HOW TO COMPLETE THIS TASK: Copy everything from the line containing "の弁護士が解説します。適切な治療を受けて確実に回復" down to the end of the items, substituting "原則" for "鉄則" and leaving everything else unchanged.

◆ ◆ ◆ ◆

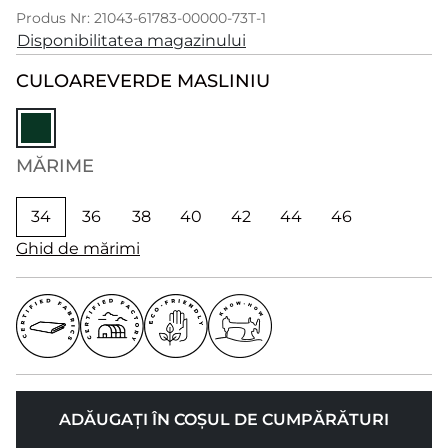
Produs Nr: 21043-61783-00000-73T-1
Disponibilitatea magazinului
CULOARE
VERDE MASLINIU
MĂRIME
34
36
38
40
42
44
46
Ghid de mărimi
ADĂUGAȚI ÎN COȘUL DE CUMPĂRĂTURI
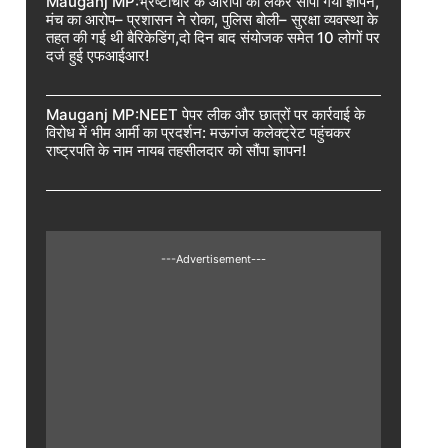
Mauganj MP:भ्रष्टाचार के आरोपों को लेकर सौंपा गया ज्ञापन,
मंच का आरोप– प्रशासन ने रोका, पुलिस बोली– सुरक्षा व्यवस्था के
तहत की गई थी बैरिकेडिंग,दो दिन बाद संयोजक समेत 10 लोगों पर
दर्ज हुई एफआईआर!
Mauganj MP:NEET पेपर लीक और छात्रों पर कार्रवाई के
विरोध में भीम आर्मी का प्रदर्शन: मऊगंज कलेक्ट्रेट पहुंचकर
राष्ट्रपति के नाम नायब तहसीलदार को सौंपा ज्ञापन!
---Advertisement---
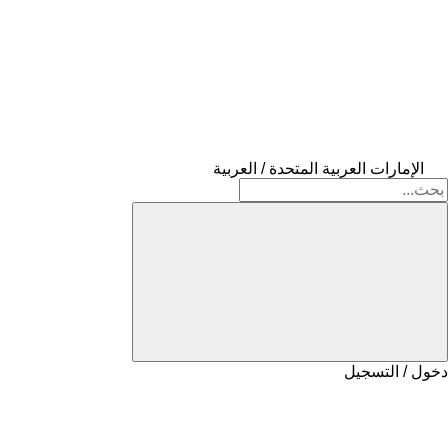
الإمارات العربية المتحدة / العربية
دخول / التسجيل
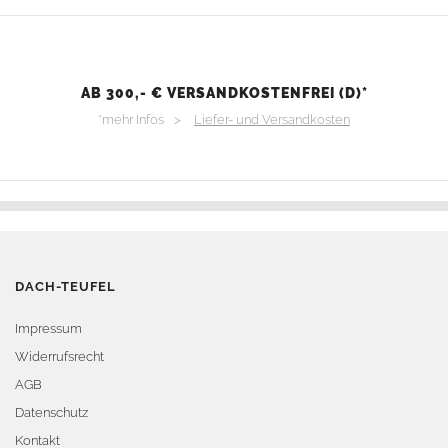
AB 300,- € VERSANDKOSTENFREI (D)*
*mehr Infos >
Liefer- und Versandkosten
DACH-TEUFEL
Impressum
Widerrufsrecht
AGB
Datenschutz
Kontakt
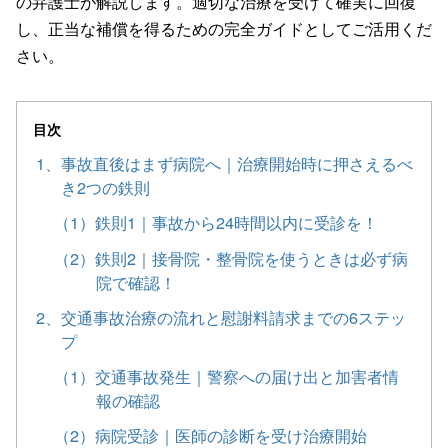
の弁護士が解説します。適切な治療を受けて確実に回復
し、正当な補償を得るための完全ガイドとしてご活用くだ
さい。
目次
1、事故直後はまず病院へ｜治療開始時に押さえるべ
き2つの鉄則
（1）鉄則1｜事故から24時間以内に受診を！
（2）鉄則2｜接骨院・整骨院を使うときは必ず病
院で確認！
2、交通事故治療の流れと慰謝料請求までの6ステッ
プ
（1）交通事故発生｜警察への届け出と加害者情
報の確認
（2）病院受診｜医師の診断を受け治療開始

◆ ◆ ◆ ◆

YOUR RESPONSE:
の弁護士が解説します。適切な治療を受けて確実に回復
し、正当な補償を得るための完全ガイドとしてご活用くだ
さい。
目次
1、事故直後はまず病院へ｜治療開始時に押さえるべ
き2つの原則
（1）原則1｜事故から24時間以内に受診を！
（2）原則2｜接骨院・整骨院を使うときは必ず病
院で確認！
2、交通事故治療の流れと慰謝料請求までの6ステッ
プ
（1）交通事故発生｜警察への届け出と加害者情
報の確認
（2）病院受診｜医師の診断を受け治療開始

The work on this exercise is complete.